The Visit (di M. Night Shyamalan, 2015)
A nulla vale poi il solito twist alla Shyamalan, secondo me gestito benissimo poiché non il classico twist alla Shyamalan, la dimostrazione dell'effetto che può avere un colpo di scena quando fa tornare tutto e non è campato per aria. Ecco cosa succede quando uno che ha basato i twist sulla presa per i fondelli dello spettatore (The Sixth Sense) finalmente si decide a non usare trucchetti. Peccato che poi non mantenga le aspettative e ridiventi il solito Shallalalalà.  Che poi, se il film si fosse fermato lì dove era naturale che dovesse terminare, forse adesso starei parlando di un'opera sufficiente. E invece no, perché oltre alla solita menata "morale" che pretende di palesare ciò che era facilmente intuibile durante tutto il film, trattando lo spettatore come un idiota, c'è l'incongruenza psicologica che non vi spiattello per non rovinarvi il finale, ma che è lì e mi sembra strano nessuno se ne sia accorto. E non venitemi a dire che non ci si può aspettare verosimiglianza psicologica in un film del genere, poiché The Visit tenta più volte l'introspezione e ci costruisce sopra un'intera, bellissima scena.
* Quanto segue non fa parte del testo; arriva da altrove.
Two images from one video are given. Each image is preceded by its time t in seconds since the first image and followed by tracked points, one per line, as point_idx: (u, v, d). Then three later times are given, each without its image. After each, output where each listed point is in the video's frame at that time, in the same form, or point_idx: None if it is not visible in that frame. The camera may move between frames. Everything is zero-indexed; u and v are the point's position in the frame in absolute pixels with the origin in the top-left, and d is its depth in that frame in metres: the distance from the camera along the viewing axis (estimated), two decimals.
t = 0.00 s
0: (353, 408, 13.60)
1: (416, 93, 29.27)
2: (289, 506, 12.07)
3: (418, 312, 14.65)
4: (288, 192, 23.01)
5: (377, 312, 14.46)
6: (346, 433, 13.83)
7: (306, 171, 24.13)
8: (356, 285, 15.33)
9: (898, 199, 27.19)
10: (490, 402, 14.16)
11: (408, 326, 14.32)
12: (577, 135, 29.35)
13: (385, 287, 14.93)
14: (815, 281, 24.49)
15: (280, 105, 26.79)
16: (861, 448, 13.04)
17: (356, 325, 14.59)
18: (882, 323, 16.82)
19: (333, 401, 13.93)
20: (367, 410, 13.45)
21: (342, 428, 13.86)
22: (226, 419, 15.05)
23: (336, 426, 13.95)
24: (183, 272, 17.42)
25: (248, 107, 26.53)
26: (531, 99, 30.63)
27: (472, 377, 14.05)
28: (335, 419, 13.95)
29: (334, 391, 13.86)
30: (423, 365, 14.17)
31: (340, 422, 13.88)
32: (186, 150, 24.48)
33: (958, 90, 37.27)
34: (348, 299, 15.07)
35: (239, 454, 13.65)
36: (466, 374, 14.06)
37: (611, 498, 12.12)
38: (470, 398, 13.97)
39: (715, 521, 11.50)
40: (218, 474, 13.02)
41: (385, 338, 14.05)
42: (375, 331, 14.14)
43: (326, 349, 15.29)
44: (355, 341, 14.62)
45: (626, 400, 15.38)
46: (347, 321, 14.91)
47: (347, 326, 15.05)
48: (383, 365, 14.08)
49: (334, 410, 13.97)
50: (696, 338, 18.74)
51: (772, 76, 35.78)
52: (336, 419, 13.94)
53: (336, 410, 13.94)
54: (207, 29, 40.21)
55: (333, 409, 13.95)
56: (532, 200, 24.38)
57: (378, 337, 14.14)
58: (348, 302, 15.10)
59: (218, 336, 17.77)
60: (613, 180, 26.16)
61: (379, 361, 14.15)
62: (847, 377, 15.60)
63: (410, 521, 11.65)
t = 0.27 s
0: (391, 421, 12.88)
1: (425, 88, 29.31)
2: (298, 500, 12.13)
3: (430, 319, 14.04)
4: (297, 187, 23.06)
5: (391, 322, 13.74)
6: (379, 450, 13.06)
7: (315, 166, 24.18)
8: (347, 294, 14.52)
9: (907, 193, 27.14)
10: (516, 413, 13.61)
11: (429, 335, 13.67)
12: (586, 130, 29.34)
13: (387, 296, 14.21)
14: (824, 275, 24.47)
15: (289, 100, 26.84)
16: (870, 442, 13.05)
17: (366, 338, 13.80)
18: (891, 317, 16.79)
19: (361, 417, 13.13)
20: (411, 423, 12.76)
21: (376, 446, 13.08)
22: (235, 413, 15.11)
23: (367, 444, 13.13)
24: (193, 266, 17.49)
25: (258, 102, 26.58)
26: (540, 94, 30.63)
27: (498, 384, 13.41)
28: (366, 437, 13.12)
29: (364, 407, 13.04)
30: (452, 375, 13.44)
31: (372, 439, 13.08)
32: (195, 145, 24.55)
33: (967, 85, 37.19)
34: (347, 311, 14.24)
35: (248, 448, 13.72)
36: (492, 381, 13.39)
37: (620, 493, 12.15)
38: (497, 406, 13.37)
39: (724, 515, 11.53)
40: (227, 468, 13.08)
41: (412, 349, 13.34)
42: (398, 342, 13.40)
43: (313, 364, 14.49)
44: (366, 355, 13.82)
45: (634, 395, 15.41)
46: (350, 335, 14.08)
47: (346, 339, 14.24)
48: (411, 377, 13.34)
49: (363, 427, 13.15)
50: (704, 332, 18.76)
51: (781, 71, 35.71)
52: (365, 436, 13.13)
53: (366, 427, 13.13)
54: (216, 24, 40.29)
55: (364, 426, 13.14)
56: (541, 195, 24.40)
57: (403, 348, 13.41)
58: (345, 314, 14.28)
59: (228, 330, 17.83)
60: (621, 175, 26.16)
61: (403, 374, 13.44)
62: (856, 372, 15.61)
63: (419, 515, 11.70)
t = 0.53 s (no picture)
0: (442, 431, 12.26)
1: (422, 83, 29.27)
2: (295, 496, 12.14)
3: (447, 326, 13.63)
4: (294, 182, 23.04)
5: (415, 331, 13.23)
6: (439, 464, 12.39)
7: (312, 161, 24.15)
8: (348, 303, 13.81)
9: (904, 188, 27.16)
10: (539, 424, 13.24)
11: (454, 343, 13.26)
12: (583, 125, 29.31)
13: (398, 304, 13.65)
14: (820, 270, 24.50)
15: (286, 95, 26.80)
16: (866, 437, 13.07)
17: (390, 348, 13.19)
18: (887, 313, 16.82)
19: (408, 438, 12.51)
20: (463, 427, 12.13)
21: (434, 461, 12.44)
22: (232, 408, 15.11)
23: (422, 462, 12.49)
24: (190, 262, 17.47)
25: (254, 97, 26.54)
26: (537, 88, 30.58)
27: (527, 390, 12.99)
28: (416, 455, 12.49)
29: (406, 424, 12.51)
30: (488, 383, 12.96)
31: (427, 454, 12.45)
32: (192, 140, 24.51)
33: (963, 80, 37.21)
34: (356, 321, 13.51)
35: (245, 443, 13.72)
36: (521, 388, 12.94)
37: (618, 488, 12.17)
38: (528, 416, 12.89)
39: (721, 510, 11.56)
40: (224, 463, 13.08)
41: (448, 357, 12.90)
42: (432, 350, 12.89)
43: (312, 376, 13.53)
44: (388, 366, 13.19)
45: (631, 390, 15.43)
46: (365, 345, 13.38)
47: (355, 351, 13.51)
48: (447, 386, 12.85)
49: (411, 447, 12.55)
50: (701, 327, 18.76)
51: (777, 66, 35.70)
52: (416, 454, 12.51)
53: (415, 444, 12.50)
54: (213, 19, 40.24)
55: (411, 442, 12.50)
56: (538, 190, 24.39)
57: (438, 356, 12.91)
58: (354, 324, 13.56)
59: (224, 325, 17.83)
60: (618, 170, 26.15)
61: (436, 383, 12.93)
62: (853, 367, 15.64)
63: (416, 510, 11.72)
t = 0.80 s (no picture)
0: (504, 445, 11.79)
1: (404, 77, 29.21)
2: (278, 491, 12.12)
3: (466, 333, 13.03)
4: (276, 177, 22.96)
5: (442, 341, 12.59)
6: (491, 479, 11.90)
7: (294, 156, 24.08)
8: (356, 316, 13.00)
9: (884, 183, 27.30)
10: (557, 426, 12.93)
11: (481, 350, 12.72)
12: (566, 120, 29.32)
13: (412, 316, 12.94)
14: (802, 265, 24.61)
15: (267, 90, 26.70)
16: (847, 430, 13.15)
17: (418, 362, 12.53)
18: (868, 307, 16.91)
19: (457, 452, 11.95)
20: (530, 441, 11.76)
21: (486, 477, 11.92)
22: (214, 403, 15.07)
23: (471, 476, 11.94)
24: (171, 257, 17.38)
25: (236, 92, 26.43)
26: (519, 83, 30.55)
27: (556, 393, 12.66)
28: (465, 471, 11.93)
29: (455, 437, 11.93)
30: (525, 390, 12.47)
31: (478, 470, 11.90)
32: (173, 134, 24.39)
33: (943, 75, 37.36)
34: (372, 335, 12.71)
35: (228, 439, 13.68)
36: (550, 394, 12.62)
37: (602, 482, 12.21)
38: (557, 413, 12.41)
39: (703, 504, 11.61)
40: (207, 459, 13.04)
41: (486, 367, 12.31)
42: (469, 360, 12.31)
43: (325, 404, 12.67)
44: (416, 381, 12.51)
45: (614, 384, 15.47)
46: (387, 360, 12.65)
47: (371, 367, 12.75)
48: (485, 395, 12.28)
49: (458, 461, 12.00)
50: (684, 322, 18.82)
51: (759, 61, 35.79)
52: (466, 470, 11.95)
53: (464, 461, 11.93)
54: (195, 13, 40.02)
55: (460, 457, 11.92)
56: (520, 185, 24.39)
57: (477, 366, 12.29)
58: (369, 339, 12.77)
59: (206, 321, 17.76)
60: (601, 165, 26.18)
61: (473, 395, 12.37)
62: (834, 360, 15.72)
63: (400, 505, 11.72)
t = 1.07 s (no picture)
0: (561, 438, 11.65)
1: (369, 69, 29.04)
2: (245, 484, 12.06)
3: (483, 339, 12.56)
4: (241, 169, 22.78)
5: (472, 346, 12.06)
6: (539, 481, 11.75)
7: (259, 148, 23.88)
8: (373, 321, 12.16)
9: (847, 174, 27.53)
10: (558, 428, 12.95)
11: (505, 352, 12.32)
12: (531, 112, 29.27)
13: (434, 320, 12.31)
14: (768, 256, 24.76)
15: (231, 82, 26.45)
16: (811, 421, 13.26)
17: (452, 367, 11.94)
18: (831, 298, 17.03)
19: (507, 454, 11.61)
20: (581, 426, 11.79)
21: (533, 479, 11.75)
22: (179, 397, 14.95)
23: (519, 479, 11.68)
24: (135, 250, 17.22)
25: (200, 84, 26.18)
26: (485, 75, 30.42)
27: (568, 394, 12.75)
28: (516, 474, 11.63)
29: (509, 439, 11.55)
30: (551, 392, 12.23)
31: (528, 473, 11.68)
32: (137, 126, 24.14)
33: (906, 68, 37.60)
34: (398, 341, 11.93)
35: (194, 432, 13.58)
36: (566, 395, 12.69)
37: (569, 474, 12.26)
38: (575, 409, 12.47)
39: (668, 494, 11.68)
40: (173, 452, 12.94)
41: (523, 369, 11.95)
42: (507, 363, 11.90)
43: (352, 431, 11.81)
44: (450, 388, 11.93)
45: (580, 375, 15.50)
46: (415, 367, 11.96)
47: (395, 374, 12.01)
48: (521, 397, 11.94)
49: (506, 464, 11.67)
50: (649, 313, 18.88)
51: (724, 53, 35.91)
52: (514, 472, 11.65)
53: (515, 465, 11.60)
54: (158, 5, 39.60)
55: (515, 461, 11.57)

La morale, in un film del genere, mi sta bene. I tocchi da favola sono evidenti e ogni favola che si rispetti porta con se una morale. Ma se la necessità di farla mette in dubbio il racconto stesso, allora mi viene da credere che l'autore non si sia sforzato abbastanza, non sia andato abbastanza a fondo. Ben altri risultati aveva ottenuto, con intenti simili, ad esempio Guillermo del Toro con il suo Labirinto del Fauno. Shyamalan invece mi sembra tenda, come al solito, a voler mettere troppo, a voler riempire il film fino a fargli perdere i lineamenti, e mi chiedo cosa sarebbe stato di The Visit se a scriverlo fosse stato un altro. Perché poi, quando si tratta di dirigere, a me M. Night piaciucchia pure e infatti resta una sorta di inquietudine dopo aver guardato il film, una sorta di paura istintiva attaccata al cuore. Ma a me, personalmente, non basta.  Quindi ancora una volta mi chiedo cosa voglia dire per Shyamalan fare cinema e perché si ostini a sceneggiare quando è evidente che con la penna in mano valga molto meno che con la MDP sulle spalle, ammesso che non si faccia prendere la mano.